WHAT YOU SHOULD DO: Please transcribe the data that follows without the pictures, keeping every word the same.

GIVEN MATERIAL: Begin

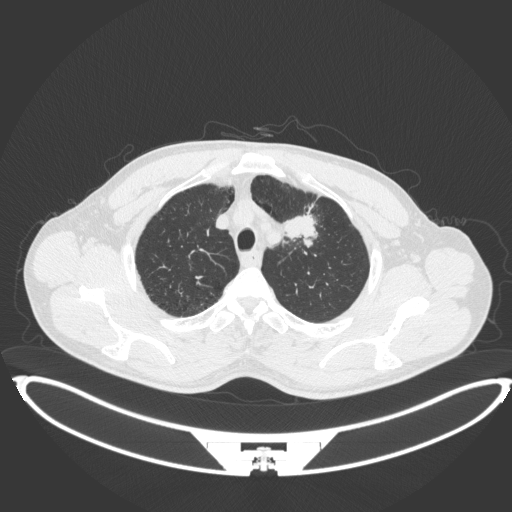
Chest CT, one axial slice; position 364 of 407 along the scan axis; 120 kVp; lung window (W 1500 / L -600 HU); 1 mm slice thickness; 512 × 512 image matrix. Patient: male, 60 years. From the clinical record (not read from this slice): clinical TNM (as recorded): T2a N0 M0; histopathological grade: G1-G2.
Structures marked on this image (bounding box drawn by a radiologist):
- lung tumour (recorded histology: squamous cell carcinoma): box from (x=280, y=211) to (x=319, y=249) px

GIVEN MATERIAL: End

ANSWER TO THE EXERCISE:
Chest CT, one axial slice; position 364 of 407 along the scan axis; 120 kVp; lung window (W 1500 / L -600 HU); 1 mm slice thickness; 512 × 512 image matrix. Patient: male, 60 years. From the clinical record (not read from this slice): clinical TNM (as recorded): T2a N0 M0; histopathological grade: G1-G2.
Structures marked on this image (bounding box drawn by a radiologist):
- lung tumour (recorded histology: squamous cell carcinoma): box from (x=280, y=211) to (x=319, y=249) px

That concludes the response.